The Consulate of Mexico in New Orleans
901 Convention Center Boulevard, Suite 119
October 24–November 29, 2013
Baked, fried, rolled, diced, grilled, or eaten plain; the works in Paulina Sierra’s exhibition all examine the quintessential Mexican staple—tortillas. As a symbol, the tortilla might be an obvious choice, yet Sierra executes her work with a keen sense of appropriation. In her silkscreen Pila de Tortillas/Tortilla Piles, blue, yellow, and red corn tortillas slump over each other. The colors languidly lie atop one another, recalling Lynda Benglis’ latex paintings. Creating an interrelated network of shapes, the tortillas have become a formal object.
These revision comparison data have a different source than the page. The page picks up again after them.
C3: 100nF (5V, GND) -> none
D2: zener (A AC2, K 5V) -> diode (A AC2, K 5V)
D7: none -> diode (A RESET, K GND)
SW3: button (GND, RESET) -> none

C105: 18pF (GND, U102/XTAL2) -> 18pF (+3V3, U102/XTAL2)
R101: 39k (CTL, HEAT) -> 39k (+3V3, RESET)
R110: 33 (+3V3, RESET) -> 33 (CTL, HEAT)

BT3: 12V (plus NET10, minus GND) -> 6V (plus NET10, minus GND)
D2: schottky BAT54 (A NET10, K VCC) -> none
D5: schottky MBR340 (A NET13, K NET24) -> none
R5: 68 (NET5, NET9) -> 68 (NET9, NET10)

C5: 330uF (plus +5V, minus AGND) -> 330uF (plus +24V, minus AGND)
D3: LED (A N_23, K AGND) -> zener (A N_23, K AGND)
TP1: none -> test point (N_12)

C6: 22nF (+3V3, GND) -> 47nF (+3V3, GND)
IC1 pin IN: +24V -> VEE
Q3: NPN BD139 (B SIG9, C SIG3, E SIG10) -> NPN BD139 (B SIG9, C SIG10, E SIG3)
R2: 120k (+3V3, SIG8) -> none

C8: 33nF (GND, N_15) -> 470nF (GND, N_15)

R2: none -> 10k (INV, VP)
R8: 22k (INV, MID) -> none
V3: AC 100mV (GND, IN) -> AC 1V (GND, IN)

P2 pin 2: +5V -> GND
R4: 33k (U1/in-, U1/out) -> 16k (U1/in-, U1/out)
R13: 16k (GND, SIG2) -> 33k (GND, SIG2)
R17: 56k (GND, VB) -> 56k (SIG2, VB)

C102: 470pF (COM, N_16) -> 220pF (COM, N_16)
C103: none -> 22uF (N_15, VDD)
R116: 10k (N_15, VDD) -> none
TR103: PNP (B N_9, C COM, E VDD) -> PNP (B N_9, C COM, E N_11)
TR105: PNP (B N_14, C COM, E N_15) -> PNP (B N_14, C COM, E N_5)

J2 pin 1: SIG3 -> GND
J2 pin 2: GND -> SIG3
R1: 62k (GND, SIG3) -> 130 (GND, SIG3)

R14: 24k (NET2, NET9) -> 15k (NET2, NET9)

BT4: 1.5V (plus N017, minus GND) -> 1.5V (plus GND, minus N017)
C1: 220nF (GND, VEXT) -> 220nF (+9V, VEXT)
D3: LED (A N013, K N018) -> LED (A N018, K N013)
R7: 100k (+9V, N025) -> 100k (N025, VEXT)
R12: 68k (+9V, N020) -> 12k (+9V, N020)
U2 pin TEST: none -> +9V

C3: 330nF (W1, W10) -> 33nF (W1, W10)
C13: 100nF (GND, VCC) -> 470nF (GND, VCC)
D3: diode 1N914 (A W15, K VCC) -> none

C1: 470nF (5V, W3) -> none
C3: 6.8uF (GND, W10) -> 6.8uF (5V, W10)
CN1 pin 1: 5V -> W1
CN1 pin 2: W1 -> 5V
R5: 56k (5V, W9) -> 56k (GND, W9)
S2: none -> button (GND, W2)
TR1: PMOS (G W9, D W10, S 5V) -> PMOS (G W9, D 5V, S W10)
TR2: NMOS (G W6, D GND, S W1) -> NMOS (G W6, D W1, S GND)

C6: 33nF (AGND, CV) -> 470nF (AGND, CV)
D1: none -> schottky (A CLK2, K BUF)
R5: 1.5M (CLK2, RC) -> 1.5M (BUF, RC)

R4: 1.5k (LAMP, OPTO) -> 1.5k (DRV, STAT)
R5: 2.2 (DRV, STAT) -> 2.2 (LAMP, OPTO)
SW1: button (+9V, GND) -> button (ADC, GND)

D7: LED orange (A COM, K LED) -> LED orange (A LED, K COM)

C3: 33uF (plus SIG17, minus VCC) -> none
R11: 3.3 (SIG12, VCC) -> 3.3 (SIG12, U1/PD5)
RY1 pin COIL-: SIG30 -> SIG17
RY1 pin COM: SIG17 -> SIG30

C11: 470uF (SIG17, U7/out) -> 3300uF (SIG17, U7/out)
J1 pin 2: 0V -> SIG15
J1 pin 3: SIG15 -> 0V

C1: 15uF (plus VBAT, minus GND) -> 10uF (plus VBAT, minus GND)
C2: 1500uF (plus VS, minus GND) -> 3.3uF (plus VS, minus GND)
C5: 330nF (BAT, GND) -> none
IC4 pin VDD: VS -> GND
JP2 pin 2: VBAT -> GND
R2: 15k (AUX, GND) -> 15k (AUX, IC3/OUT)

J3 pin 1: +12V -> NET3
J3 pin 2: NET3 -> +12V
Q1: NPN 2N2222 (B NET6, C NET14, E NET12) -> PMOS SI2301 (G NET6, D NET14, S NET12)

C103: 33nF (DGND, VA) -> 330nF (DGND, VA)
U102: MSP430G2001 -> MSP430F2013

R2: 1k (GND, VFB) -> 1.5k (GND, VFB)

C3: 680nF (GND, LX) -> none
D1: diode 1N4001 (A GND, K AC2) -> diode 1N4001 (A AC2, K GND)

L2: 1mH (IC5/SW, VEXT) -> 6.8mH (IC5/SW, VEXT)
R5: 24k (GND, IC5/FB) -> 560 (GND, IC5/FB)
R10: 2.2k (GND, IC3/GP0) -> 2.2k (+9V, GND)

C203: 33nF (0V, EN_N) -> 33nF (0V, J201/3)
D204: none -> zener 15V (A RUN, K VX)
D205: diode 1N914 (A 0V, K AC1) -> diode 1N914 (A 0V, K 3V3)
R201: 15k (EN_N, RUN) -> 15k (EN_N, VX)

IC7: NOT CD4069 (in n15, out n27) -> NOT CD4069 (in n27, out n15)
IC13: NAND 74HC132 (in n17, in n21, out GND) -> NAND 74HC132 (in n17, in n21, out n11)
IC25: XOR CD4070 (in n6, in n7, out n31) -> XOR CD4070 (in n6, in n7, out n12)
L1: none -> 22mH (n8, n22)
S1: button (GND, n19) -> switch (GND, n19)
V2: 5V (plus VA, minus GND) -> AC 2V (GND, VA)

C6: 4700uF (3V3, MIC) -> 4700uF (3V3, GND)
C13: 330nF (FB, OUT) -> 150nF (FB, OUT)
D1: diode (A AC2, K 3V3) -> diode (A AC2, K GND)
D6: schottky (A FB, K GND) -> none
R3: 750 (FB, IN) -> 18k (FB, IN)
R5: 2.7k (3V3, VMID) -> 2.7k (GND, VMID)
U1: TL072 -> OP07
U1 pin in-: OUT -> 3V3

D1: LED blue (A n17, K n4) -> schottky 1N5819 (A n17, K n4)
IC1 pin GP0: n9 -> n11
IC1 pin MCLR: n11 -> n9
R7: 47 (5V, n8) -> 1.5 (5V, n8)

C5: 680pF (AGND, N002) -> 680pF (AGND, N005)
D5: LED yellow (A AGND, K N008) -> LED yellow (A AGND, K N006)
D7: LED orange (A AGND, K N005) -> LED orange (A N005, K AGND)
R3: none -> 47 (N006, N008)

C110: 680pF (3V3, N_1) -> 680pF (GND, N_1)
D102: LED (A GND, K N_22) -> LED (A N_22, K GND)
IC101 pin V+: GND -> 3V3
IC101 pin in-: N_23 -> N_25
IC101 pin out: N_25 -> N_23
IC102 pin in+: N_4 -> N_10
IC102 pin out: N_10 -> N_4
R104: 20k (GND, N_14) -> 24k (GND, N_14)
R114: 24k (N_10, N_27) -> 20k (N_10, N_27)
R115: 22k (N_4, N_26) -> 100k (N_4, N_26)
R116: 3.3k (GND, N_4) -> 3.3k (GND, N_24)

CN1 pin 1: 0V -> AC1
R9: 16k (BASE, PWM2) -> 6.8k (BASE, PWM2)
Sierra and a team of tortilla makers in Mexico made thousands of multicolored tortillas out of corn and clay. Her Video-documentación Máquina de Tortillas/Tortilla Machine Video Documentation excerpts the mesmerizing process of mixing the clay and corn, which is placed in the tortilla machine to pop out beautiful and delicate round shapes. The mixture makes these tortillas more durable, part of Sierra’s stated desire “to create a more resilient version of the tortilla, one that lost its vulnerable and edible quality, and to transform it into a structural element.”
In the titular installation Asentamiento Multicultural Latino/Settling Latin Multiculturalism, Sierra has built a freestanding wall in the gallery in which thousands of tortillas have been stacked into columns. Some tortillas have crashed to the ground, while other stacks stand taller than a person. The wall itself appears flimsy, but the round objects stuffed inside its exposed frame like insulation seem to weigh it down while offering intricate flashes of color.
Tortillas are the mechanism by which Sierra discusses her experiences as a Mexican in America, citing the tortilla as a symbol of cultural resistance. Wherever tortillas are made, people gather to share food and other mementos of home, creating a moveable border via shared culture. And while the tortilla is a warm symbol of home for some immigrants, it has historically functioned as a marker of economic inequality for the same populations. In 2007, for example, 75,000 people marched in protest of rising tortillas prices, which had doubled that year. The slogan for this protest: “Sin maíz, no hay país" or "Without corn, there is no country.”